• **WHAT IS EXPECTED**:
Since only the text is wanted, print every entry below exactly and omit the images.

[Entries taken from a collection]
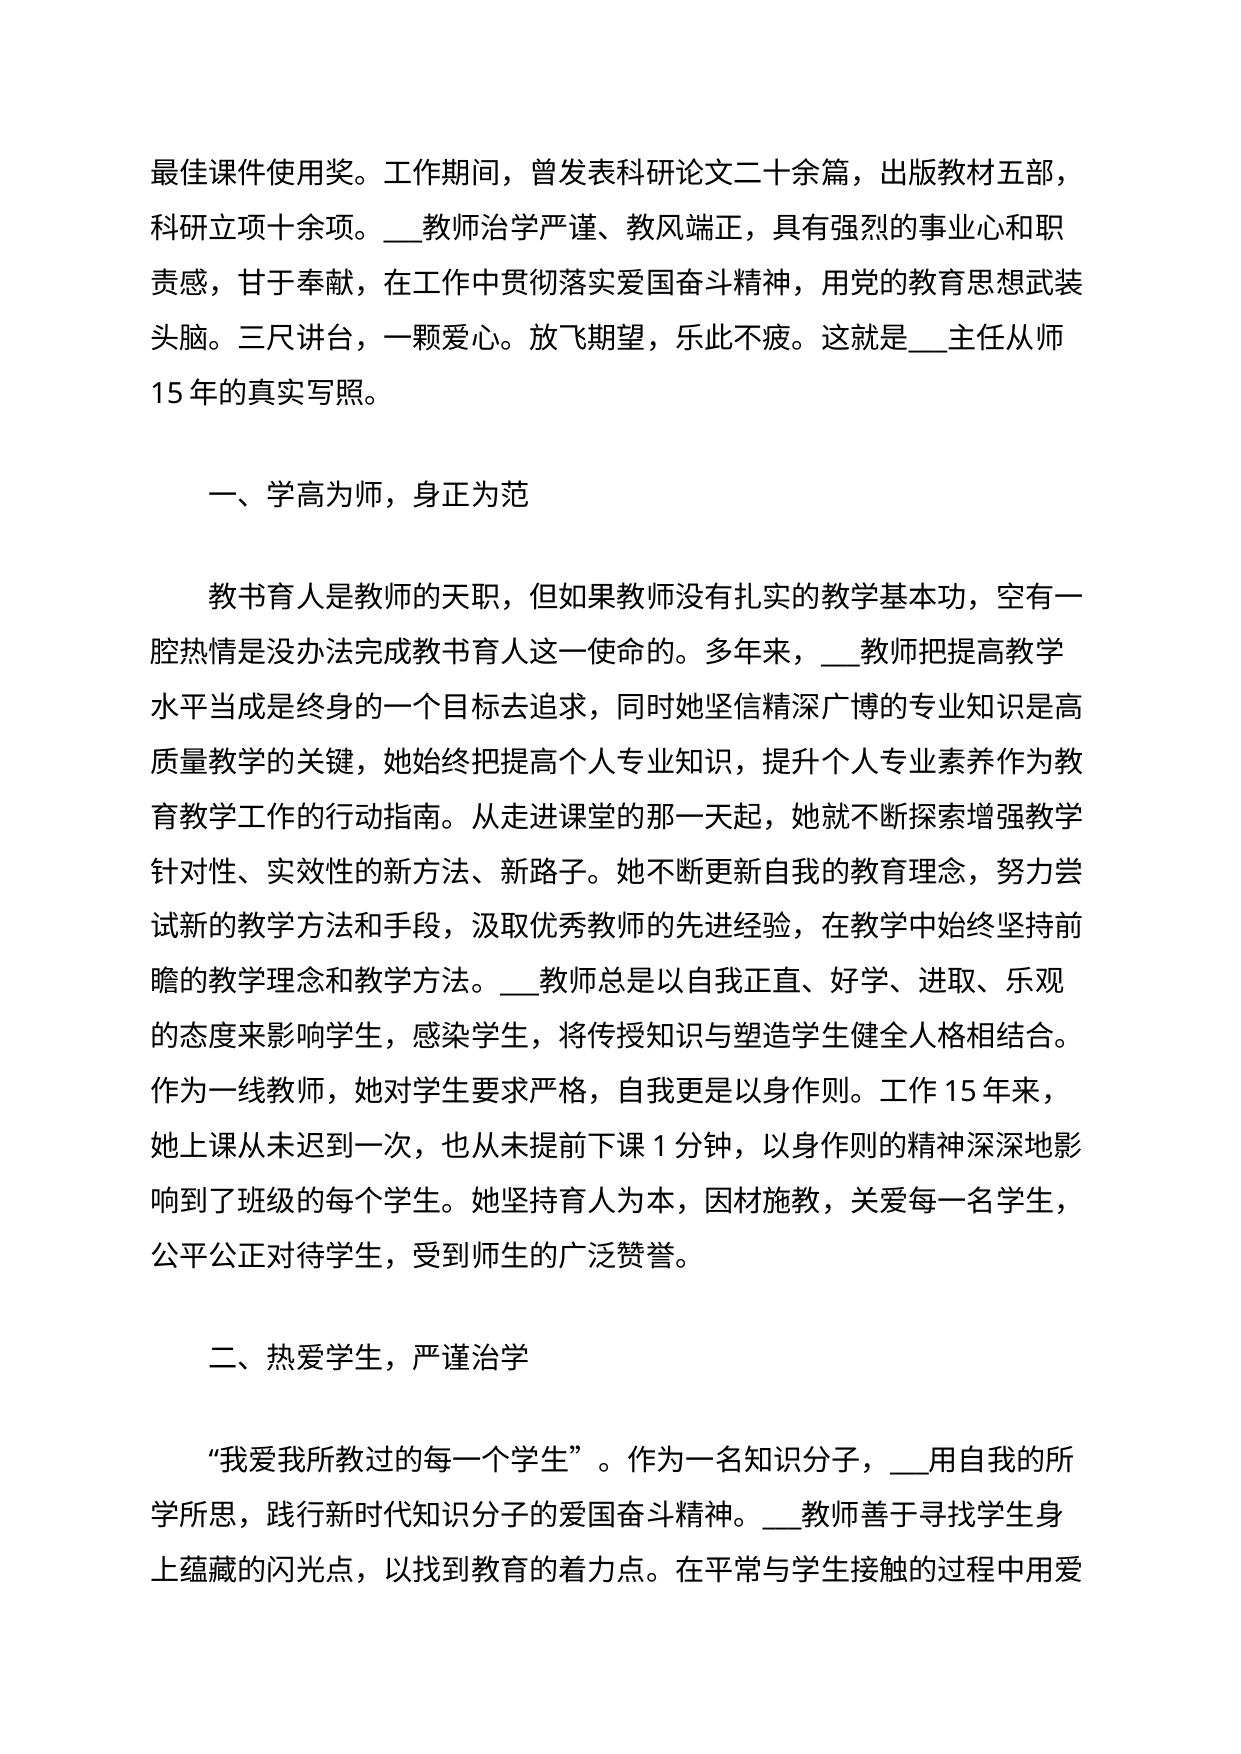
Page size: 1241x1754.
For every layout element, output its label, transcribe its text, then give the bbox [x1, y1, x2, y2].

text 二、热爱学生，严谨治学 [150, 1334, 1090, 1377]
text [150, 1436, 1090, 1588]
text 一、学高为师，身正为范 [150, 472, 1090, 514]
text 教书育人是教师的天职，但如果教师没有扎实的教学基本功，空有一腔热情是没办法完成教书育人这一使命的。多年来，___教师把提高教学水平当成是终身的一个目标去追求，同时她坚信精深广博的专业知识是高质量教学的关键，她始终把提高个人专业知识，提升个人专业素养作为教育教学工作的行动指南。从走进课堂的那一天起，她就不断探索增强教学针对性、实效性的新方法、新路子。她不断更新自我的教育理念，努力尝试新的教学方法和手段，汲取优秀教师的先进经验，在教学中始终坚持前瞻的教学理念和教学方法。___教师总是以自我正直、好学、进取、乐观的态度来影响学生，感染学生，将传授知识与塑造学生健全人格相结合。作为一线教师，她对学生要求严格，自我更是以身作则。工作15年来，她上课从未迟到一次，也从未提前下课1分钟，以身作则的精神深深地影响到了班级的每个学生。她坚持育人为本，因材施教，关爱每一名学生，公平公正对待学生，受到师生的广泛赞誉。 [150, 573, 1090, 1275]
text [150, 150, 1090, 412]
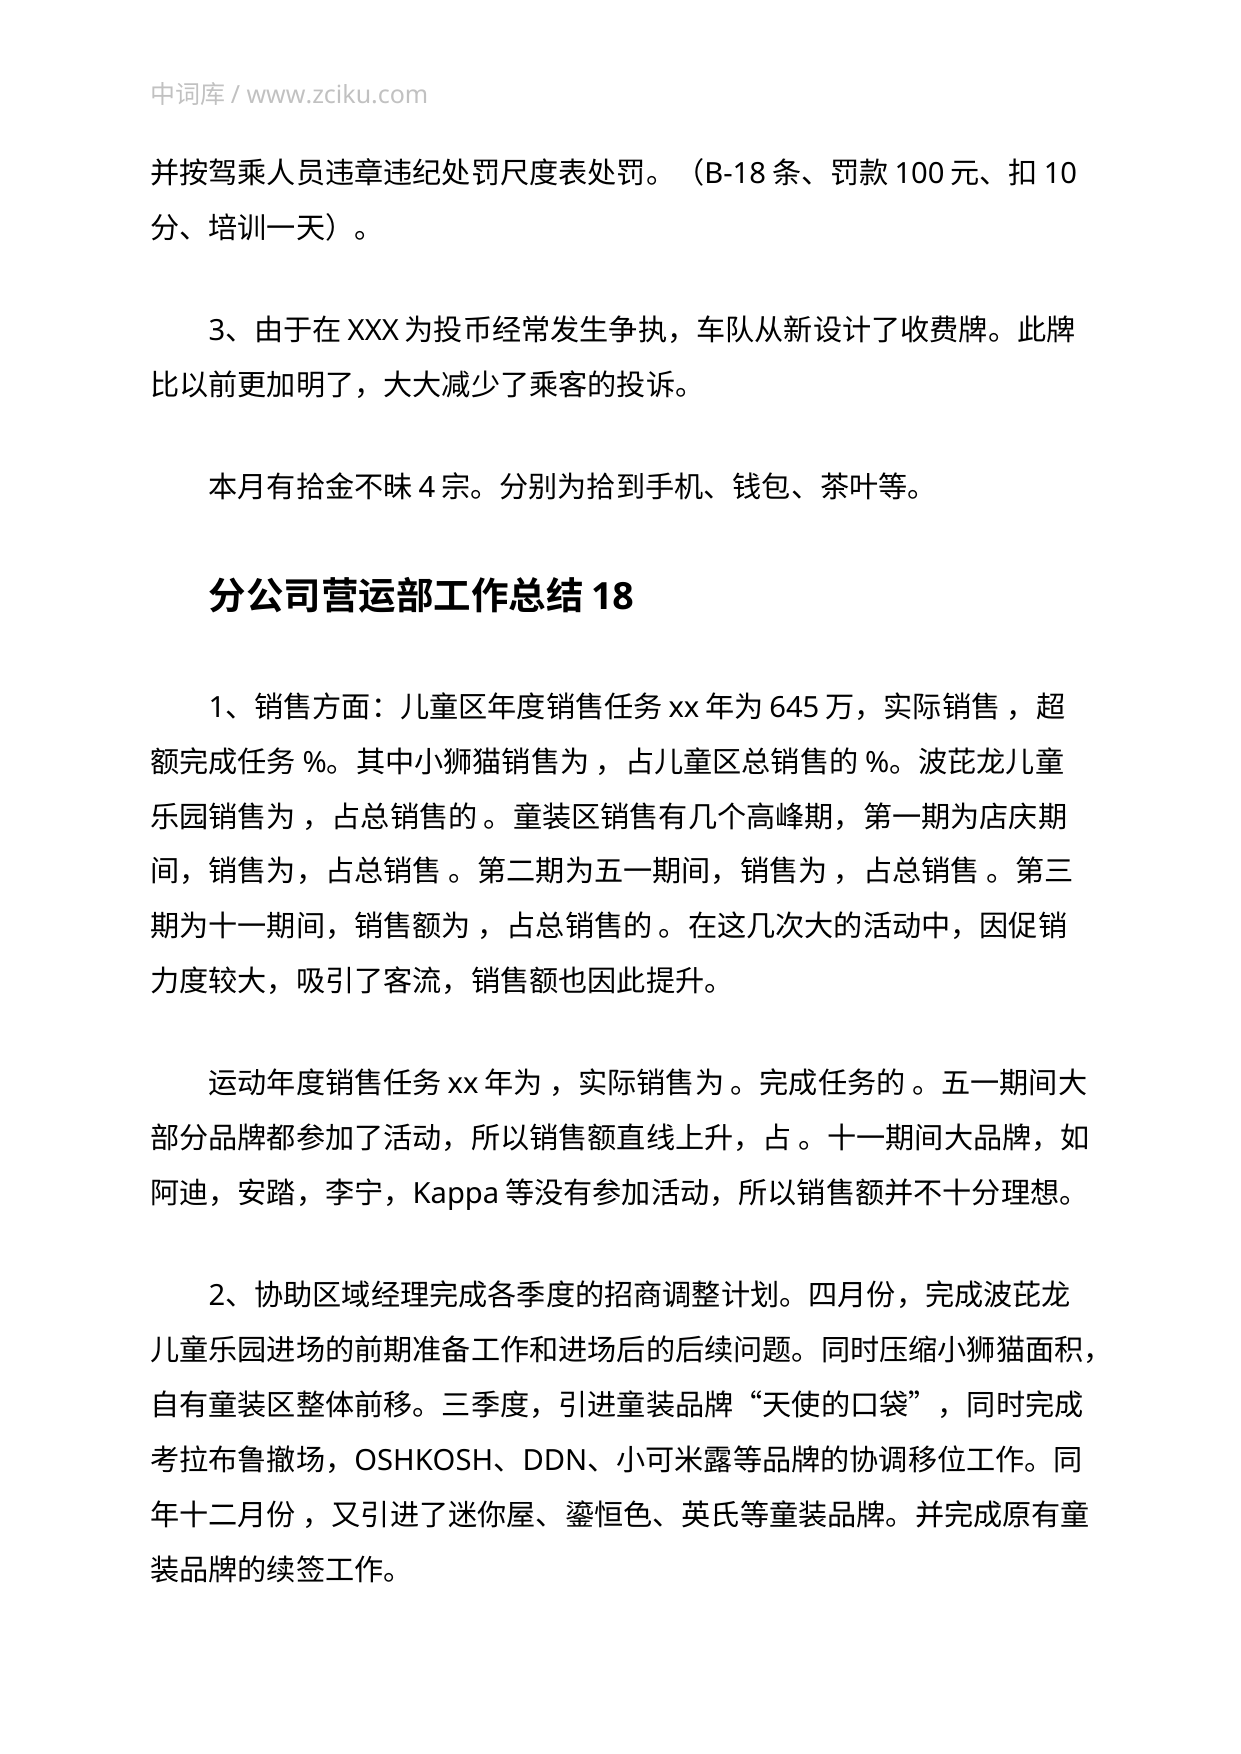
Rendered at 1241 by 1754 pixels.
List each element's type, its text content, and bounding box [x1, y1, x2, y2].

text 1、销售方面：儿童区年度销售任务xx年为645万，实际销售 ，超额完成任务 %。其中小狮猫销售为 ，占儿童区总销售的 %。波芘龙儿童乐园销售为 ，占总销售的 。童装区销售有几个高峰期，第一期为店庆期间，销售为，占总销售 。第二期为五一期间，销售为 ，占总销售 。第三期为十一期间，销售额为 ，占总销售的 。在这几次大的活动中，因促销力度较大，吸引了客流，销售额也因此提升。 [150, 683, 1090, 1000]
text 2、协助区域经理完成各季度的招商调整计划。四月份，完成波芘龙儿童乐园进场的前期准备工作和进场后的后续问题。同时压缩小狮猫面积，自有童装区整体前移。三季度，引进童装品牌“天使的口袋”，同时完成考拉布鲁撤场，OSHKOSH、DDN、小可米露等品牌的协调移位工作。同年十二月份 ，又引进了迷你屋、鎏恒色、英氏等童装品牌。并完成原有童装品牌的续签工作。 [150, 1271, 1090, 1588]
text 本月有拾金不昧4宗。分别为拾到手机、钱包、茶叶等。 [150, 463, 1090, 506]
text 3、由于在XXX为投币经常发生争执，车队从新设计了收费牌。此牌比以前更加明了，大大减少了乘客的投诉。 [150, 307, 1090, 404]
text 分公司营运部工作总结18 [150, 566, 1090, 620]
text 运动年度销售任务xx年为 ，实际销售为 。完成任务的 。五一期间大部分品牌都参加了活动，所以销售额直线上升，占 。十一期间大品牌，如阿迪，安踏，李宁，Kappa等没有参加活动，所以销售额并不十分理想。 [150, 1059, 1090, 1212]
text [150, 150, 1090, 247]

• **EXPECTED OUTPUT**:
Page size: 1241x1754.
For every layout element, output its label, transcribe its text, then give the bbox [x1, y1, x2, y2].

text 二、热爱学生，严谨治学 [150, 1334, 1090, 1377]
text [150, 1436, 1090, 1588]
text 一、学高为师，身正为范 [150, 472, 1090, 514]
text 教书育人是教师的天职，但如果教师没有扎实的教学基本功，空有一腔热情是没办法完成教书育人这一使命的。多年来，___教师把提高教学水平当成是终身的一个目标去追求，同时她坚信精深广博的专业知识是高质量教学的关键，她始终把提高个人专业知识，提升个人专业素养作为教育教学工作的行动指南。从走进课堂的那一天起，她就不断探索增强教学针对性、实效性的新方法、新路子。她不断更新自我的教育理念，努力尝试新的教学方法和手段，汲取优秀教师的先进经验，在教学中始终坚持前瞻的教学理念和教学方法。___教师总是以自我正直、好学、进取、乐观的态度来影响学生，感染学生，将传授知识与塑造学生健全人格相结合。作为一线教师，她对学生要求严格，自我更是以身作则。工作15年来，她上课从未迟到一次，也从未提前下课1分钟，以身作则的精神深深地影响到了班级的每个学生。她坚持育人为本，因材施教，关爱每一名学生，公平公正对待学生，受到师生的广泛赞誉。 [150, 573, 1090, 1275]
text [150, 150, 1090, 412]
Rendered at 1241 by 1754 pixels.
List each element's type, its text content, and bounding box [x1, y1, x2, y2].

text 1、销售方面：儿童区年度销售任务xx年为645万，实际销售 ，超额完成任务 %。其中小狮猫销售为 ，占儿童区总销售的 %。波芘龙儿童乐园销售为 ，占总销售的 。童装区销售有几个高峰期，第一期为店庆期间，销售为，占总销售 。第二期为五一期间，销售为 ，占总销售 。第三期为十一期间，销售额为 ，占总销售的 。在这几次大的活动中，因促销力度较大，吸引了客流，销售额也因此提升。 [150, 683, 1090, 1000]
text 2、协助区域经理完成各季度的招商调整计划。四月份，完成波芘龙儿童乐园进场的前期准备工作和进场后的后续问题。同时压缩小狮猫面积，自有童装区整体前移。三季度，引进童装品牌“天使的口袋”，同时完成考拉布鲁撤场，OSHKOSH、DDN、小可米露等品牌的协调移位工作。同年十二月份 ，又引进了迷你屋、鎏恒色、英氏等童装品牌。并完成原有童装品牌的续签工作。 [150, 1271, 1090, 1588]
text 本月有拾金不昧4宗。分别为拾到手机、钱包、茶叶等。 [150, 463, 1090, 506]
text 3、由于在XXX为投币经常发生争执，车队从新设计了收费牌。此牌比以前更加明了，大大减少了乘客的投诉。 [150, 307, 1090, 404]
text 分公司营运部工作总结18 [150, 566, 1090, 620]
text 运动年度销售任务xx年为 ，实际销售为 。完成任务的 。五一期间大部分品牌都参加了活动，所以销售额直线上升，占 。十一期间大品牌，如阿迪，安踏，李宁，Kappa等没有参加活动，所以销售额并不十分理想。 [150, 1059, 1090, 1212]
text [150, 150, 1090, 247]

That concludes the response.